Esses quatro pilares – CEBs, TdL, Pastorais Sociais e Movimentos Populares – tinham como primazia a “opção preferencial pelos pobres”. Estes últimos eram chamados a ser sujeitos e protagonistas do próprio destino, artífices das mudanças que haveriam de trazer melhorias em sua história pessoal, familiar e coletiva. Representavam verdadeiros igarapés que, no decorrer dos anos de 1970-80, convergiram para engrossar as águas de um grande rio, o qual, no bojo da travessia da ditadura para a democracia, haveria de nos levar às eleições diretas e universais. A década de 1990 e início da década de 2000, por outro lado, foram fortemente marcados pelos debates das Semanas Sociais Brasileiras, pelo Grito dos Excluídos, pela Campanha Jubileu Sul, pelo Tribunal da Dívida e pelos Plebiscitos Populares – iniciativas que mobilizaram centenas de milhares de agentes e milhões de cidadãos e cidadãs.
No centro dessa imensa rede de igarapés encontrava-se o pobre historicamente mutilado, ao lado da opção decisiva por suas penas e lutas, sinhôs e utopias. Opção que, se é verdade, ganhou vigor através do Concílio Vaticano II, também é certo que adquiriu maior especificidade e mais concretude nas Assembleias do Episcopado da América Latina e do Caribe. Igualmente ao lado do pobre, excluído, vulnerável e descartável, limitando-nos agora ao Brasil, um punhado de bispos hoje amplamente reconhecidos, pastores por excelência, e uma multidão de padres, religiosos, religiosas e agentes pastorais leigos/as conseguiram fazer com que a voz dos silenciados e silenciosos se convertesse na voz da própria Igreja. A palavra viva e a fé profética, tal qual “facas afiadas de dois gumes” (para usar uma expressão bíblica) penetraram no coração da própria CNBB. E esta, oportuna e pertinentemente, foi capaz de potencializar o profetismo individual e transformá-lo em profetismo coletivo. Convém jamais esquecer que o profetismo individual goza de maior prontidão e rapidez na denúncia, enquanto o profetismo de instituição tende a chegar atrasado, devido às instâncias burocráticas envolvidas.

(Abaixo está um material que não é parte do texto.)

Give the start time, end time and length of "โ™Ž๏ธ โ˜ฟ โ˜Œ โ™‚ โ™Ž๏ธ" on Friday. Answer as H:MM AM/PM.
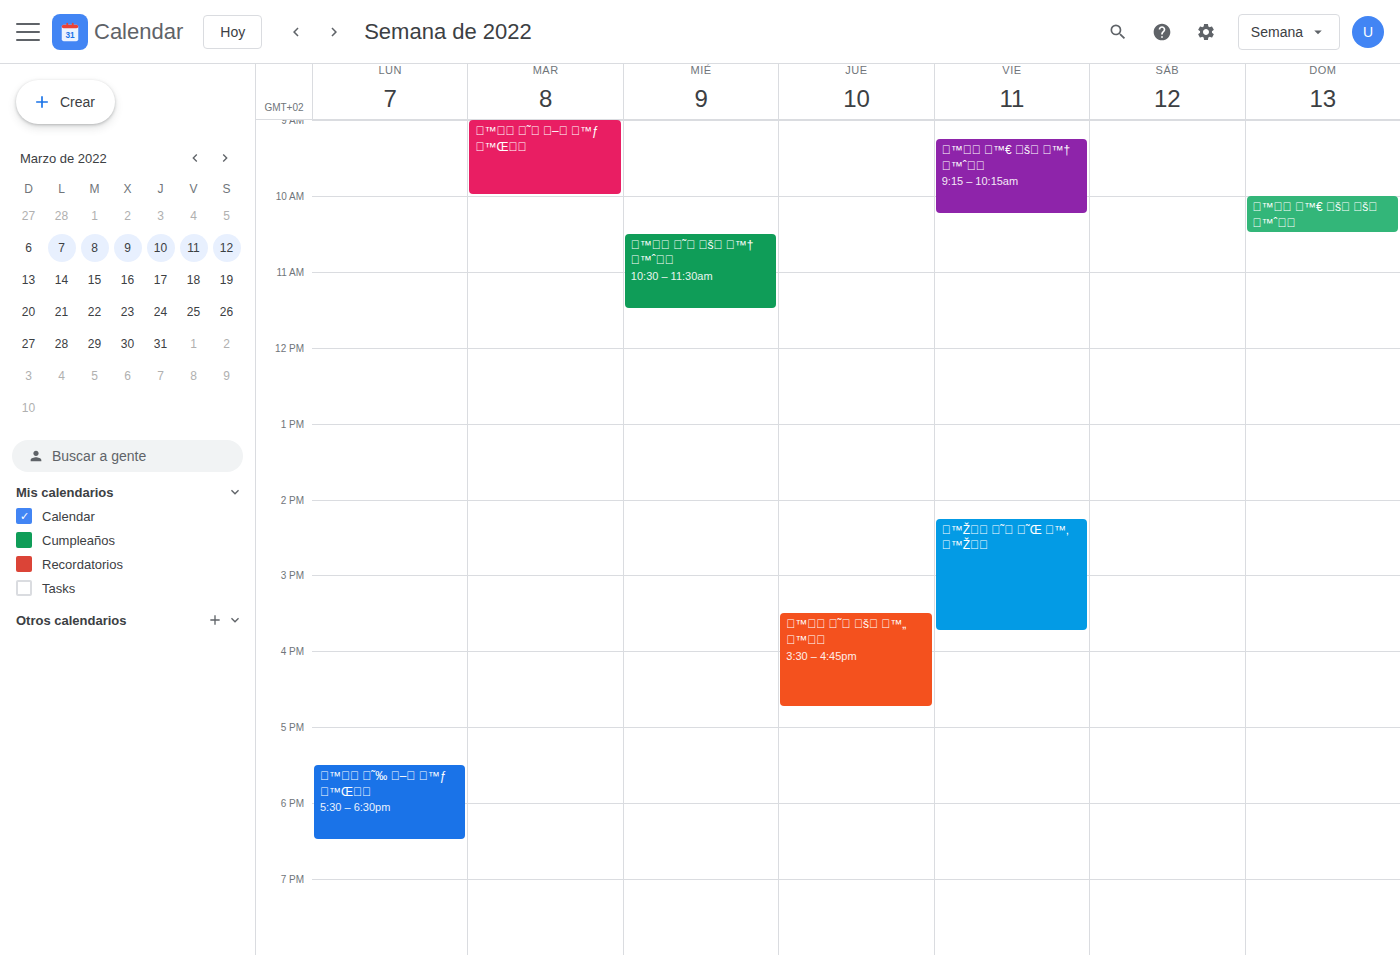
2:15 PM to 3:45 PM, 1 hour 30 minutesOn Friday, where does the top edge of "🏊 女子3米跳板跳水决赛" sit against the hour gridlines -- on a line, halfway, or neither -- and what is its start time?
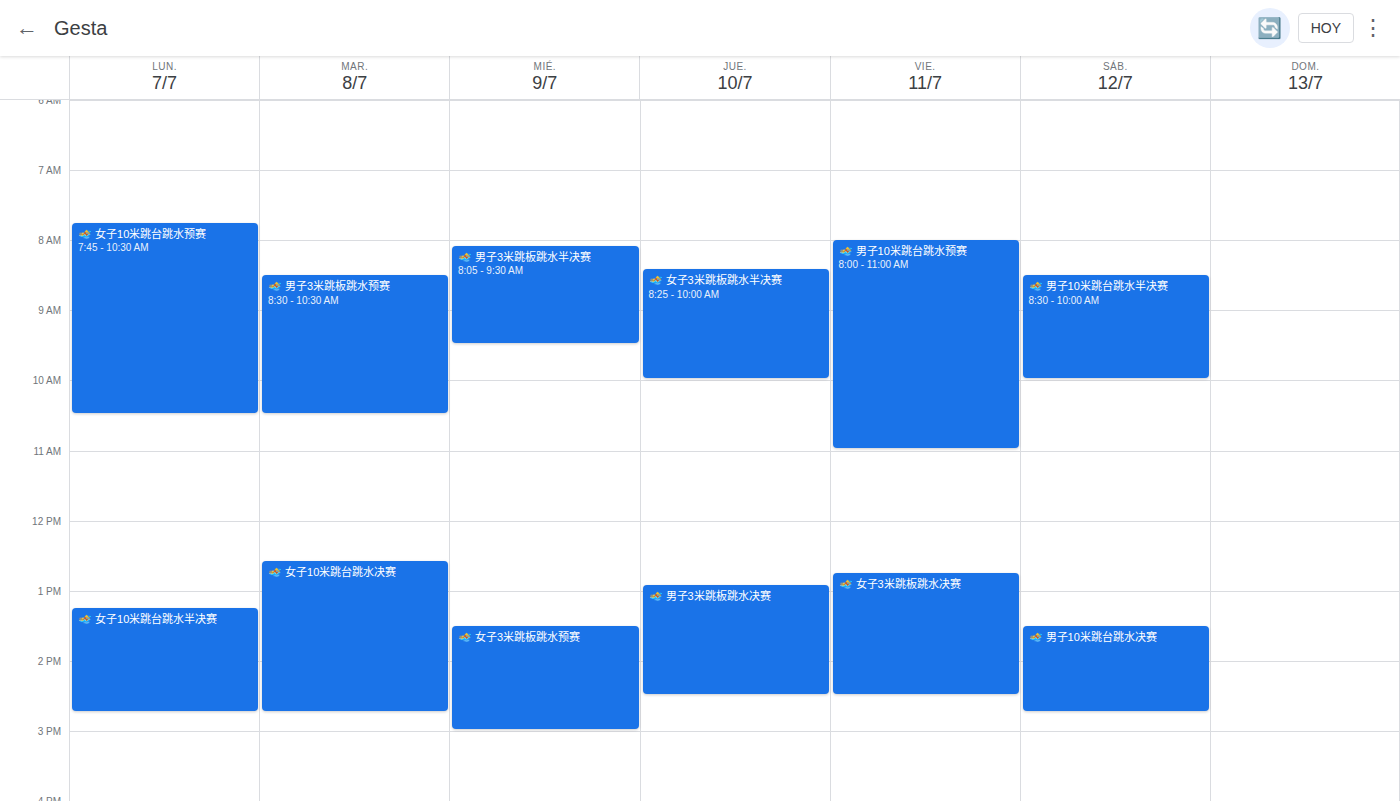
12:45 PM -- neither: three quarters of the way from the 12 PM line to the 1 PM line.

Bastaria trazer aqui dois desses documentos que fizeram história e tornaram-se referência para a prática e a teoria dos cristãos brasileiros: “Eu ouvi os clamores do meu povo”, texto publicado em 1973 pelos bispos do Nordeste, anos de plena ditadura militar, que além de marcar época, desencadeou atitudes de perseguição por parte do governo. Também foi tido como marco referencial, seja para outros regionais da CNBB, seja para a própria Conferência Episcopal; no mesmo ano e mesmo contexto político de 1973, por ocasião do Natal, um grupo de bispos e missionários elaborou uma espécie de documento/manifesto de urgência como o título “Y Juca Pirama. O índio: aquele que deve morrer”. Como podemos notar, até os dias de hoje, a situação dos povos indígenas segue extremamente precária, para não falar de outros rostos visíveis ou invisíveis. Ponto final: por que, hoje, falar de CEBs, TdL, Pastorais Sociais e Movimentos Populares faz arrepiar boa parte dos católicos e/ou cristãos?